Work instructions:
What follows is a set of records. Repeat every one of them exactly.

Source information:
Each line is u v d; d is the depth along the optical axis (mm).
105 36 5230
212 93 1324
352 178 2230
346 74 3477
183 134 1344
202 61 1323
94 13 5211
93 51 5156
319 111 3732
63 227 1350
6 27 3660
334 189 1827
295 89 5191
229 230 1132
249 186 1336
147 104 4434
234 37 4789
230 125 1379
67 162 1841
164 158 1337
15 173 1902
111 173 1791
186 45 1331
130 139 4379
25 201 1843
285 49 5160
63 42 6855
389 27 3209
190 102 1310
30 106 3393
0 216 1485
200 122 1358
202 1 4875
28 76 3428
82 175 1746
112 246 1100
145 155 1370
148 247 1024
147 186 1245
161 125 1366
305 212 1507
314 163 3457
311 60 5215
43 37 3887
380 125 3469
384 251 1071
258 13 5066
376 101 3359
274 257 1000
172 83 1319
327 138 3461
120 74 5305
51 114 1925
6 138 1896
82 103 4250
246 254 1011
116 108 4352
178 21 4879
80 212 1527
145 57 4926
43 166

Output:
Each line is u v d; d is the depth along the optical axis (mm).
105 36 5230
212 93 1324
352 178 2230
346 74 3477
183 134 1344
202 61 1323
94 13 5211
93 51 5156
319 111 3732
63 227 1350
6 27 3660
334 189 1827
295 89 5191
229 230 1132
249 186 1336
147 104 4434
234 37 4789
230 125 1379
67 162 1841
164 158 1337
15 173 1902
111 173 1791
186 45 1331
130 139 4379
25 201 1843
285 49 5160
63 42 6855
389 27 3209
190 102 1310
30 106 3393
0 216 1485
200 122 1358
202 1 4875
28 76 3428
82 175 1746
112 246 1100
145 155 1370
148 247 1024
147 186 1245
161 125 1366
305 212 1507
314 163 3457
311 60 5215
43 37 3887
380 125 3469
384 251 1071
258 13 5066
376 101 3359
274 257 1000
172 83 1319
327 138 3461
120 74 5305
51 114 1925
6 138 1896
82 103 4250
246 254 1011
116 108 4352
178 21 4879
80 212 1527
145 57 4926
43 166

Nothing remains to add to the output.